I notice that Kim Manners was listed as Exec Prod on this one – I suspect this is the last episode he worked on. 🙁 Kind of nice that it was such a fantastic episode.
I wonder if anyone else had the same reaction to Zachariah that I did. I just wanted him to bugger off and leave Chuck free to contact Sam and Dean. GRIN
Sigh, X’ing off the days until April 23rd.
Great recap Alice!
As far as I’m concerned, the longer your recaps, the better I like it.
I don’t think Zachariah is a bad angel. Just one of the more detached ones. At least I hope he’s not the monster at the end. And Cas, I just about cheered when he helped Dean in his sneaky way. He’s learning.
Everyone was wonderful in this episode and I’d give it an A+ for writing and acting.
Am a little scared about what Kripke will leave us with to suffer over the summer.
Hope you find lots of stuff to write about our show when the summer hiatus begins.
Hi, Alice,
Fantastic recap, thank you for all the effort it takes to put those screen caps in there, love that sometimes you get the fade.
I was checking the titles of the eppies at first as well planning to include that in my comments until I realized Red Sky was mentioned but not included…decided to pass it by but they do get high marks for referring back to shown episodes (esp. high marks for JIB and the tats…show those tats anytime please.)
I thought the actress playing the ‘comely dental hygienist’ did a good job of channeling some of what Katie did when she showed Lilith as ‘all grown up and pretty’. Some of the facial expressions and turns of the head are similar and added to the continuity.
Julie Siege is an excellent addition to the writing staff, hope she stays for next season ’cause she’s got three good to great episodes under her typewriting fingers from this season.
Yes, it will be a long, long, long summer…sheesh.
We’ve been away so I’ve got a bit of catching up to do!
I was expecting to hate this episode.

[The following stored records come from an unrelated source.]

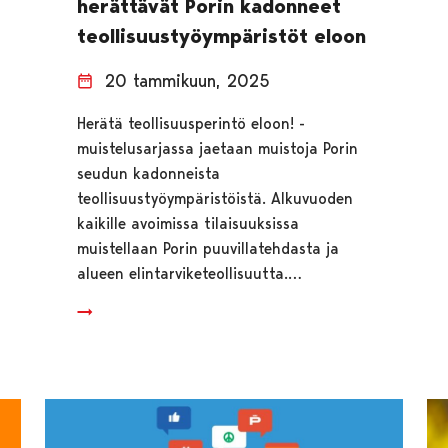
herättävät Porin kadonneet
teollisuustyöympäristöt eloon
20 tammikuun, 2025
Herätä teollisuusperintö eloon! -
muistelusarjassa jaetaan muistoja Porin
seudun kadonneista
teollisuustyöympäristöistä. Alkuvuoden
kaikille avoimissa tilaisuuksissa
muistellaan Porin puuvillatehdasta ja
alueen elintarviketeollisuutta.…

Normally it makes me cringe when fiction gets all smug and knowing and self-referential. It sort of bursts the bubble … I know it’s not real but there’s some little bit of my subconcious that thinks it is and doesn’t like to be reminded that the whole thing’s a construct.
Anyway, I got as far as the publisher showing them the tattoo on her bum before dissolving into hysterics. Love it. So many in-jokes and Castiel is just getting better and better.

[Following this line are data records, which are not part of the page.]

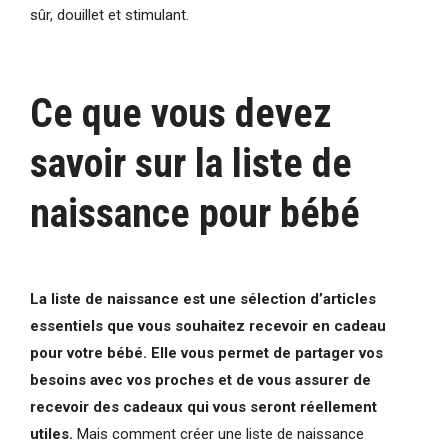
sûr, douillet et stimulant.
Ce que vous devez
savoir sur la liste de
naissance pour bébé
La liste de naissance est une sélection d’articles
essentiels que vous souhaitez recevoir en cadeau
pour votre bébé. Elle vous permet de partager vos
besoins avec vos proches et de vous assurer de
recevoir des cadeaux qui vous seront réellement
utiles.
Mais comment créer une liste de naissance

I think the monster at the end was poor ol’ Chuck. He goes from creator to helpless by-stander. He knows there’s something hideous coming down the line but he can’t warn the boys and he can’t help, he just writes it down and it happens, which makes him feel it’s all his fault.
For my money the best Zep ever was Immigrant Song or Battle for Evermore 😀
Ah the show amuses me with its normal male double standard here. For all Dean and Sam cringe at slash, Dean has no problem with incest when it is too his benefit. For example Magnificent Seven at the very start, Dean is about to have sex with twins (and does) while Sam researches deals in the car. Now really, two women, one man, sex? Even I am not so naive as not to know that those girls would be touching each other as well as Dean
I think it is interesting that though the first song is a famous Zep tune the second song may actually be referring to the original Robert Johnson song and not the Zepplin cover. Yup Robert Johnson of Crossroad Demon fame. The first version of the lyrics fit Dean’s travelin’ woman in every port life style, the second could either be a reminder of Cassie or a creepy reference to Dean’s deal
Oh and I forgot to mention the “get a life” is actually a pop culture reference to Shatner’s Saturday Night live appearance where he ticked off Star Trek fandom.